* What is required
From the entries below, copy out all lines holding "round".

Records from a data collection

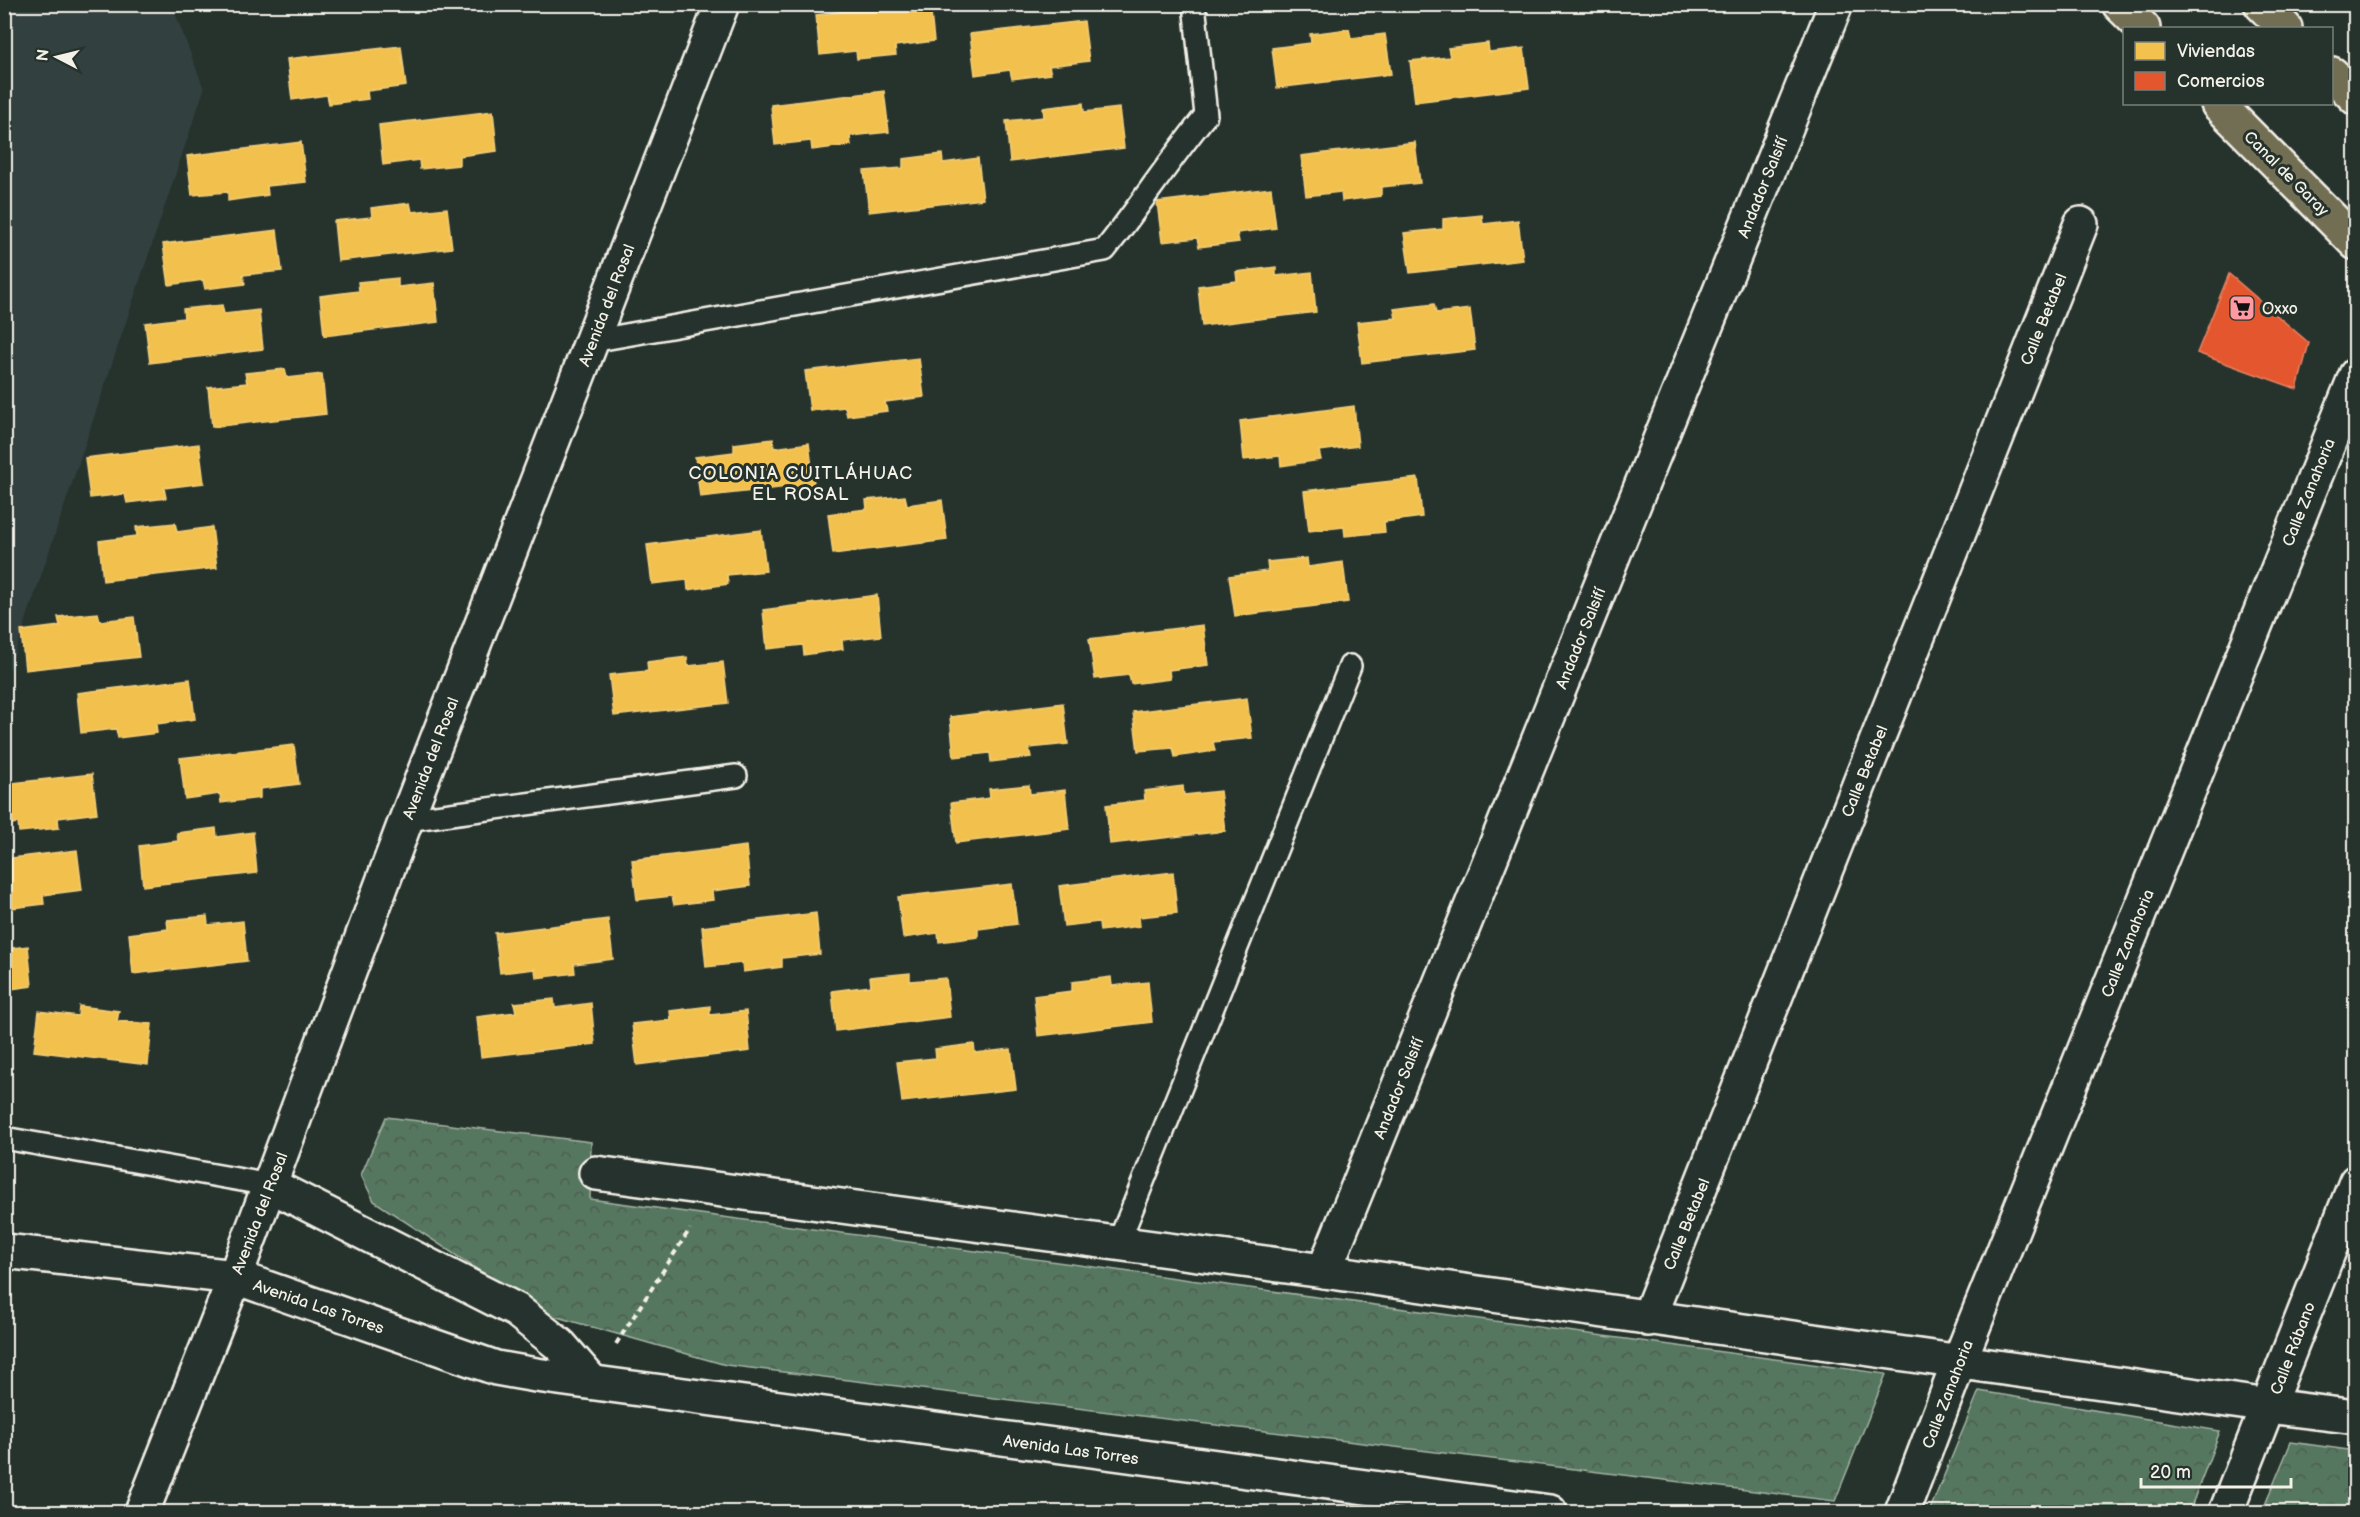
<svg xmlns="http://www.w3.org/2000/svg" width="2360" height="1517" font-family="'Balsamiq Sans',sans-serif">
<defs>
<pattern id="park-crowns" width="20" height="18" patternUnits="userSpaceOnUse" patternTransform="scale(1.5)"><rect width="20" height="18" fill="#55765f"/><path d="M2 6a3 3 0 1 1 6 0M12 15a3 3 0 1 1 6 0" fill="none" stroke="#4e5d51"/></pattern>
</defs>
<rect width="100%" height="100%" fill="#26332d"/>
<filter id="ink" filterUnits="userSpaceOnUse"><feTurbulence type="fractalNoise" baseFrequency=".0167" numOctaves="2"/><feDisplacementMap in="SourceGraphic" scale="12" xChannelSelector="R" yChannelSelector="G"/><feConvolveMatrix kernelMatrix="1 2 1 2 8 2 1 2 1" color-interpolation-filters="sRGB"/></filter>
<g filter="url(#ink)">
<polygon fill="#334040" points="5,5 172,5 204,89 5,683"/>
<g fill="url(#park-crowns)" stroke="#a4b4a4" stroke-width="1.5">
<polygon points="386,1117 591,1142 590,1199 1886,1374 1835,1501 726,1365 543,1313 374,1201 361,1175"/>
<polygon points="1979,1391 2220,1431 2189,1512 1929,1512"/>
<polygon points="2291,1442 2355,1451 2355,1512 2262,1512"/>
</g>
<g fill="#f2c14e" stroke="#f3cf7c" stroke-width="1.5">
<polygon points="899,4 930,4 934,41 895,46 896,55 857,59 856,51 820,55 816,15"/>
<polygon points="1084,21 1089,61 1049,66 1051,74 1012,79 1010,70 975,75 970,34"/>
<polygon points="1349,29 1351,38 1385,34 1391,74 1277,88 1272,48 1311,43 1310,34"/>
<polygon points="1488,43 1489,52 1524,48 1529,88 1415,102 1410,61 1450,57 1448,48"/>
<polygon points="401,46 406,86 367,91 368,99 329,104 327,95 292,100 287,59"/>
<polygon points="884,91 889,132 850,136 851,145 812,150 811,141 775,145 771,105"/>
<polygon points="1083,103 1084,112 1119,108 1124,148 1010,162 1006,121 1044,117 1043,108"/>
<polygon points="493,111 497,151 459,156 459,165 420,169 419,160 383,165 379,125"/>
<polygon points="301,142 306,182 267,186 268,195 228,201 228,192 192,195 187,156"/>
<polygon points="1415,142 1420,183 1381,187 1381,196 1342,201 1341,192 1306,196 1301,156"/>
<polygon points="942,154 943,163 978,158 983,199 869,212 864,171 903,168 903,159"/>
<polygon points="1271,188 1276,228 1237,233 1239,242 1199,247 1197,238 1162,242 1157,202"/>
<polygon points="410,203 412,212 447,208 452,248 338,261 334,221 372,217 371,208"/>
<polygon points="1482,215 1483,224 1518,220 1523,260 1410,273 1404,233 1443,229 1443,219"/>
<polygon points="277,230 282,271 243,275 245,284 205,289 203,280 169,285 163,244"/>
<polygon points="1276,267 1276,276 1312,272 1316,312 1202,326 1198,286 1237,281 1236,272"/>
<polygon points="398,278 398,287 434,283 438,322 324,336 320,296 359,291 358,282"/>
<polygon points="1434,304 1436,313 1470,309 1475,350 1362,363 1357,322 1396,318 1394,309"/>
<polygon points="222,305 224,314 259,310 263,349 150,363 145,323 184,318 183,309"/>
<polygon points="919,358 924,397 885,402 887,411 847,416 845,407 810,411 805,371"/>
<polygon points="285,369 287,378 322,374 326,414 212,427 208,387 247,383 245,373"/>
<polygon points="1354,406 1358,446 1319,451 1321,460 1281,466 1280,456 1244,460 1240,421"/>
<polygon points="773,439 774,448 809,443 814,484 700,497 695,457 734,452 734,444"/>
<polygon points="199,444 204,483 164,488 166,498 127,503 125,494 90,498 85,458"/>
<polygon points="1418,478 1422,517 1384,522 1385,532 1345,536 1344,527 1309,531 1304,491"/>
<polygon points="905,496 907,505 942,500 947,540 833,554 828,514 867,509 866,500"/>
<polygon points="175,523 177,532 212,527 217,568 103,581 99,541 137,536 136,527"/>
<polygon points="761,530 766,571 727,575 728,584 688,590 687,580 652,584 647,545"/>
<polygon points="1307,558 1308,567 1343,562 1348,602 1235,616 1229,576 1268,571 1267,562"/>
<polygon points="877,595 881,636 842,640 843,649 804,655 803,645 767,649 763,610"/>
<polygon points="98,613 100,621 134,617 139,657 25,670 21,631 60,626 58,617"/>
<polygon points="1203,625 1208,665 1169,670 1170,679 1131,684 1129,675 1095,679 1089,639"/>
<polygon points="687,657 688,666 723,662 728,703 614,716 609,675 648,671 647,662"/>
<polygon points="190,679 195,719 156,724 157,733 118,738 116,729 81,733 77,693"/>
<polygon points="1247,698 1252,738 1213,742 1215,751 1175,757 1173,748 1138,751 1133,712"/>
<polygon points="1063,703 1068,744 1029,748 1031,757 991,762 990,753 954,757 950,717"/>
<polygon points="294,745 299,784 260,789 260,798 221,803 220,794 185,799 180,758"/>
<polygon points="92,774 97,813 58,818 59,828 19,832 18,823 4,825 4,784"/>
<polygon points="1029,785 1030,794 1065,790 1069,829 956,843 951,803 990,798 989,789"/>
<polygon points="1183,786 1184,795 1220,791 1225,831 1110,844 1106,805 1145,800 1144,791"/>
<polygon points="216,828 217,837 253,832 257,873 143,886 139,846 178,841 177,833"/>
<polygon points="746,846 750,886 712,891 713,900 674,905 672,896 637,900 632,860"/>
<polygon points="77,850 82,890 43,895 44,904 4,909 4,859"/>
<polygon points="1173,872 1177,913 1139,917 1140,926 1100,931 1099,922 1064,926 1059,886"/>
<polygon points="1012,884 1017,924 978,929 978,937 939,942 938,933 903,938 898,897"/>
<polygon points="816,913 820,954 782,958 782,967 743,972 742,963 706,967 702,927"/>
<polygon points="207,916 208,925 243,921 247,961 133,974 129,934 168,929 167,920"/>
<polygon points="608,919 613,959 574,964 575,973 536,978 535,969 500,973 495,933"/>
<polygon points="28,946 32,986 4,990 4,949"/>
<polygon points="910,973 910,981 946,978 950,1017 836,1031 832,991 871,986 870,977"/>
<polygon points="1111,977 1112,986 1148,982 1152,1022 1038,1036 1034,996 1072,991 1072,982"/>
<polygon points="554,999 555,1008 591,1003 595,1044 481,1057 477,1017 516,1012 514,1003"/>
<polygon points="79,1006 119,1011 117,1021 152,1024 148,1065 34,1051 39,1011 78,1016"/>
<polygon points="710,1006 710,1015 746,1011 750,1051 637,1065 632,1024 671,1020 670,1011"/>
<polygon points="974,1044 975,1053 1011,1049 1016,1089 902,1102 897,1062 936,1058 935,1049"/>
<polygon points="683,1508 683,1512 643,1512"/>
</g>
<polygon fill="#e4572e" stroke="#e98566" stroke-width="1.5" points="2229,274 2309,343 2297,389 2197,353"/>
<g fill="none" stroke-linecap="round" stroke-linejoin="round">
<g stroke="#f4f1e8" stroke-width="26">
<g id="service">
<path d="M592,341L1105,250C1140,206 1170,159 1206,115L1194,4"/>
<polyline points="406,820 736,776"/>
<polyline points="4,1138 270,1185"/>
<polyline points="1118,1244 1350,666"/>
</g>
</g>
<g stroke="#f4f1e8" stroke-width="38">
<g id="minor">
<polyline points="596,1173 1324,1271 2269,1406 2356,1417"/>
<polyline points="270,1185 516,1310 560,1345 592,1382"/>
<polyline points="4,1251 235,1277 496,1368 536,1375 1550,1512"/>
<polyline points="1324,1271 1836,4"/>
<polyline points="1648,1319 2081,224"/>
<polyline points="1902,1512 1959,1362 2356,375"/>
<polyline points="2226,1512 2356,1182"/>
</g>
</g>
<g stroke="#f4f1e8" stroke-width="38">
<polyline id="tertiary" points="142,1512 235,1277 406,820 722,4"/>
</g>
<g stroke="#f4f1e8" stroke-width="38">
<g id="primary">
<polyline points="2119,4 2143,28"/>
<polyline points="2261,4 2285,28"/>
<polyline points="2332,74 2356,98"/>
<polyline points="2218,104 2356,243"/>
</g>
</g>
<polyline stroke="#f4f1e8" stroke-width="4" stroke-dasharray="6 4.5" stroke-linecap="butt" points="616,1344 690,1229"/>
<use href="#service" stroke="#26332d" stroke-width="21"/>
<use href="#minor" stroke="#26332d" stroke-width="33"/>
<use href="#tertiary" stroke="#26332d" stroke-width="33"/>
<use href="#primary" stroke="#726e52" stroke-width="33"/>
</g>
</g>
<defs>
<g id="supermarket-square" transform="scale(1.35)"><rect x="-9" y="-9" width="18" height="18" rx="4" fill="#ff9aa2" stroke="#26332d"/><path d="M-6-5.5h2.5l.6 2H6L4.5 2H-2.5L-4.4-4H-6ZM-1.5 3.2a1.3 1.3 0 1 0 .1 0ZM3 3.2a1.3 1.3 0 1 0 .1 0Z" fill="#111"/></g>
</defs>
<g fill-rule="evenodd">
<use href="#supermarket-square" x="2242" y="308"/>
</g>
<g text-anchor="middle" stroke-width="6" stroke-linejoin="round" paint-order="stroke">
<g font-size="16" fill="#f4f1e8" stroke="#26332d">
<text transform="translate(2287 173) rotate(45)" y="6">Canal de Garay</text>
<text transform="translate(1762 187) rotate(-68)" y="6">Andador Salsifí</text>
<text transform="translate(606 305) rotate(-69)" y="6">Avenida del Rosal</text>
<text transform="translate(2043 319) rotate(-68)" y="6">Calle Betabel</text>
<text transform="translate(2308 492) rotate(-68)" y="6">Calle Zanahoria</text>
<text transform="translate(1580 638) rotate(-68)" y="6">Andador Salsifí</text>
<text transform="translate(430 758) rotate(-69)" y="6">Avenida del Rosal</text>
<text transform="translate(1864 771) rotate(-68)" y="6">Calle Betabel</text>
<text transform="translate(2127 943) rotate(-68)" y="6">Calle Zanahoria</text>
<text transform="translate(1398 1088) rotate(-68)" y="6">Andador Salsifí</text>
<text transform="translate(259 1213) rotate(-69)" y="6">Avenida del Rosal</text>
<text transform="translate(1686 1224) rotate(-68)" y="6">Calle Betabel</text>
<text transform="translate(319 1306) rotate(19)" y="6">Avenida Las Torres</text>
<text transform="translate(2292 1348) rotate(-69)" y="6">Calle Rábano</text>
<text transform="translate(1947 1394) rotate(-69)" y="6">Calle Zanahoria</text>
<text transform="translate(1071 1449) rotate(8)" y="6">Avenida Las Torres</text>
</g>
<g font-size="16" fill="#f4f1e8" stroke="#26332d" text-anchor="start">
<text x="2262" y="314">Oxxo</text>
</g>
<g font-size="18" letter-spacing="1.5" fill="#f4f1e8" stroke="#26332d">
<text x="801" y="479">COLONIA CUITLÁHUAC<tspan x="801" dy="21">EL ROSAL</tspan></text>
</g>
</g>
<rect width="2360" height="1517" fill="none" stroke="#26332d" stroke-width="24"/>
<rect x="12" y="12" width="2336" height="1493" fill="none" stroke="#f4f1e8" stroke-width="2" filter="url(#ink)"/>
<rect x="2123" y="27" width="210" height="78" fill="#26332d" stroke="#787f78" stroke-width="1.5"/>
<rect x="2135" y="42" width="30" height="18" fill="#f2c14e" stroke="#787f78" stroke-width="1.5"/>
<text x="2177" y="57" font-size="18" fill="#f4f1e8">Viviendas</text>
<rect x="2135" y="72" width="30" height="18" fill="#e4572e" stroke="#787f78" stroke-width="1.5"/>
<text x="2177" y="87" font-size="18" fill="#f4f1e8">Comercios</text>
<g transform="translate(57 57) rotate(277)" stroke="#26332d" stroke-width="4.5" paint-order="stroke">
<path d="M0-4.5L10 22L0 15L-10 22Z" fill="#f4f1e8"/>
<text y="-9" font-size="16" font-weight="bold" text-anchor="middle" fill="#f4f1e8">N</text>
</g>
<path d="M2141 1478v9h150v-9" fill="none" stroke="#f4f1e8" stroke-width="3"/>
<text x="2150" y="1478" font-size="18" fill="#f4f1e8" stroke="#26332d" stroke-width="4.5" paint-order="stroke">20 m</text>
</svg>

* Solution to the exercise
<g fill="none" stroke-linecap="round" stroke-linejoin="round">
<g text-anchor="middle" stroke-width="6" stroke-linejoin="round" paint-order="stroke">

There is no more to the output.